## Activity
Which lines below contain the word "START"? Copy each of them.
──────── Data extract ────────
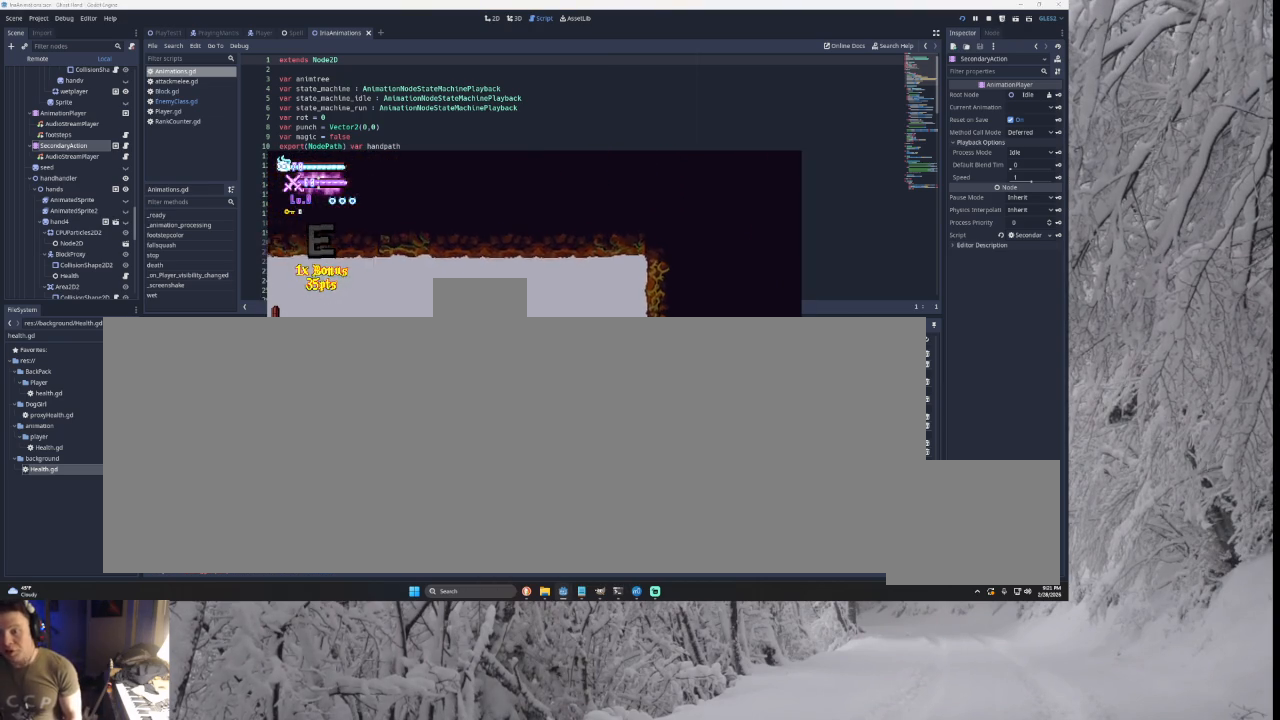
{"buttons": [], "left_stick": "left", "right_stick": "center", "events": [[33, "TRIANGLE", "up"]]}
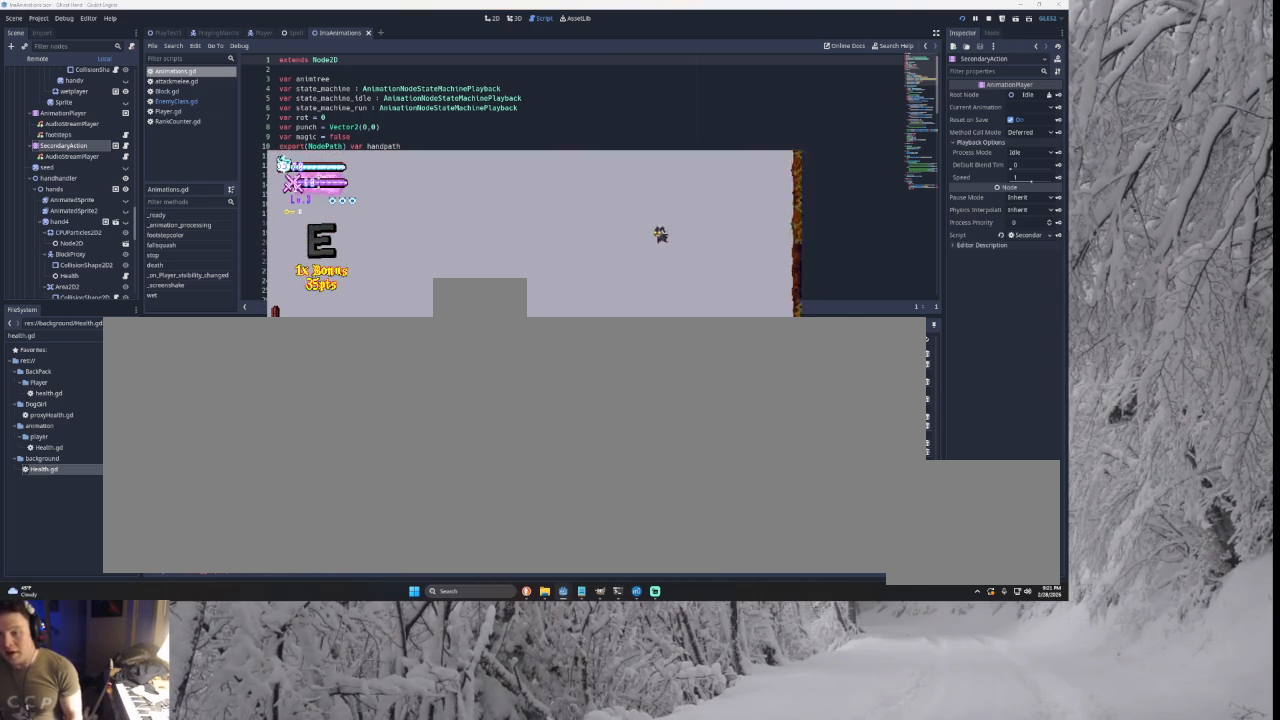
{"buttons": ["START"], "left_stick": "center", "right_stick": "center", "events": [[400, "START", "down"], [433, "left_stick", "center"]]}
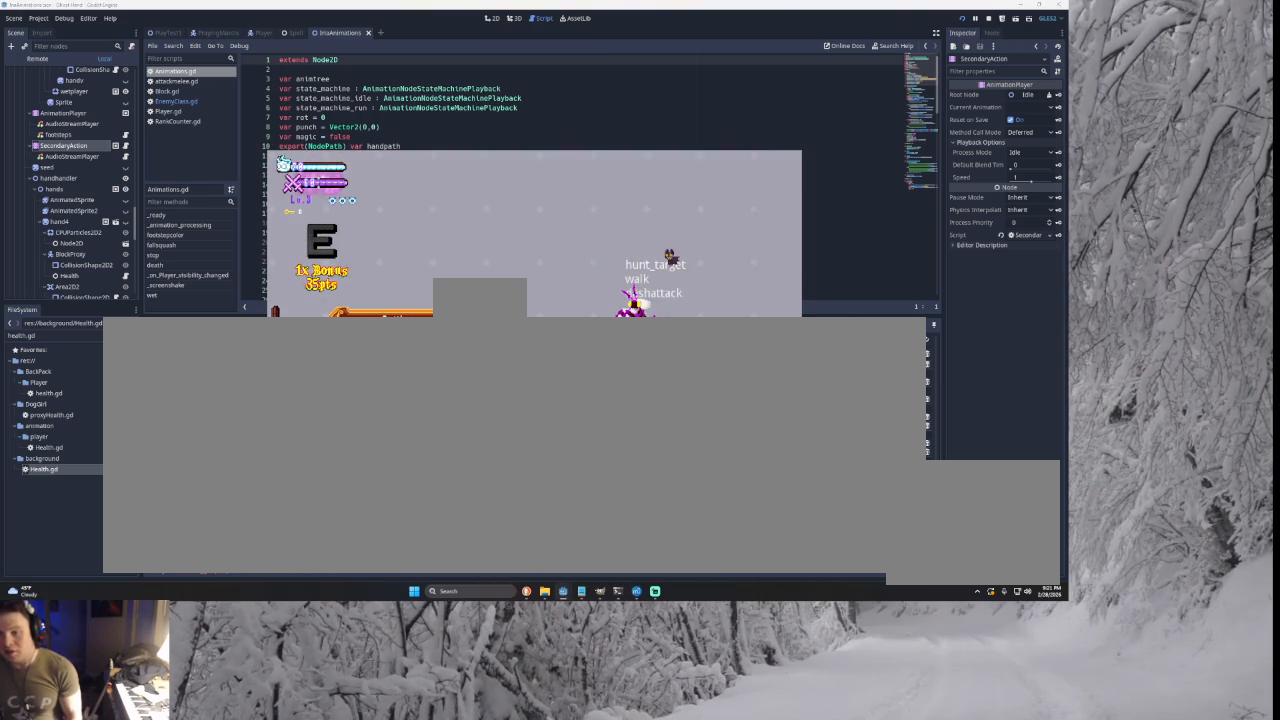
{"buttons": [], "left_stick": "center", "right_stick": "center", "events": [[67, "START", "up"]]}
────────
## Response
{"buttons": ["START"], "left_stick": "center", "right_stick": "center", "events": [[400, "START", "down"], [433, "left_stick", "center"]]}
{"buttons": [], "left_stick": "center", "right_stick": "center", "events": [[67, "START", "up"]]}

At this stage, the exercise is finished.